Institute for Clinical Research and Health Policy Studies at Tufts Medical Center, USA.
Brief Bioinform. 2011 May;12(3):189-202. doi: 10.1093/bib/bbq073. Epub 2011 Feb 7.
Proposed molecular classifiers may be overfit to idiosyncrasies of noisy genomic and proteomic data. Cross-validation methods are often used to obtain estimates of classification accuracy, but both simulations and case studies suggest that, when inappropriate methods are used, bias may ensue. Bias can be bypassed and generalizability can be tested by external (independent) validation. We evaluated 35 studies that have reported on external validation of a molecular classifier. We extracted information on study design and methodological features, and compared the performance of molecular classifiers in internal cross-validation versus external validation for 28 studies where both had been performed. We demonstrate that the majority of studies pursued cross-validation practices that are likely to overestimate classifier performance. Most studies were markedly underpowered to detect a 20% decrease in sensitivity or specificity between internal cross-validation and external validation [median power was 36% (IQR, 21-61%) and 29% (IQR, 15-65%), respectively]. The median reported classification performance for sensitivity and specificity was 94% and 98%, respectively, in cross-validation and 88% and 81% for independent validation. The relative diagnostic odds ratio was 3.26 (95% CI 2.04-5.21) for cross-validation versus independent validation. Finally, we reviewed all studies (n = 758) which cited those in our study sample, and identified only one instance of additional subsequent independent validation of these classifiers. In conclusion, these results document that many cross-validation practices employed in the literature are potentially biased and genuine progress in this field will require adoption of routine external validation of molecular classifiers, preferably in much larger studies than in current practice.
提出的分子分类器可能过度拟合于嘈杂的基因组和蛋白质组数据的特征。
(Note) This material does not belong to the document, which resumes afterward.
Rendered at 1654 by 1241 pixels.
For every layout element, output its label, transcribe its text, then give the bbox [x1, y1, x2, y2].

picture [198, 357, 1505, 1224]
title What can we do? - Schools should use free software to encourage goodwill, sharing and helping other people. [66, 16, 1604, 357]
交叉验证方法通常用于获得分类准确性的估计,但模拟和案例研究都表明,当使用不适当的方法时,可能会出现偏差。通过外部(独立)验证可以避免偏差并测试可推广性。我们评估了 35 项报告分子分类器外部验证的研究。我们提取了关于研究设计和方法特征的信息,并比较了 28 项同时进行内部交叉验证和外部验证的研究中分子分类器的性能。我们证明,大多数研究采用的交叉验证实践很可能高估了分类器的性能。大多数研究在内部交叉验证和外部验证之间检测灵敏度或特异性降低 20%的能力明显不足[中位数效能分别为 36%(IQR,21%-61%)和 29%(IQR,15%-65%)]。报告的分类性能中位数为灵敏度和特异性分别为 94%和 98%,交叉验证和 88%和 81%,独立验证。交叉验证与独立验证的相对诊断比值比为 3.26(95%CI 2.04-5.21)。最后,我们回顾了所有引用我们研究样本中研究的(n=758)文献,并仅发现一次对这些分类器进行额外独立验证的实例。总之,这些结果表明,文献中使用的许多交叉验证实践可能存在偏差,而该领域的真正进展将需要采用分子分类器的常规外部验证,最好是在比当前实践更大的研究中进行。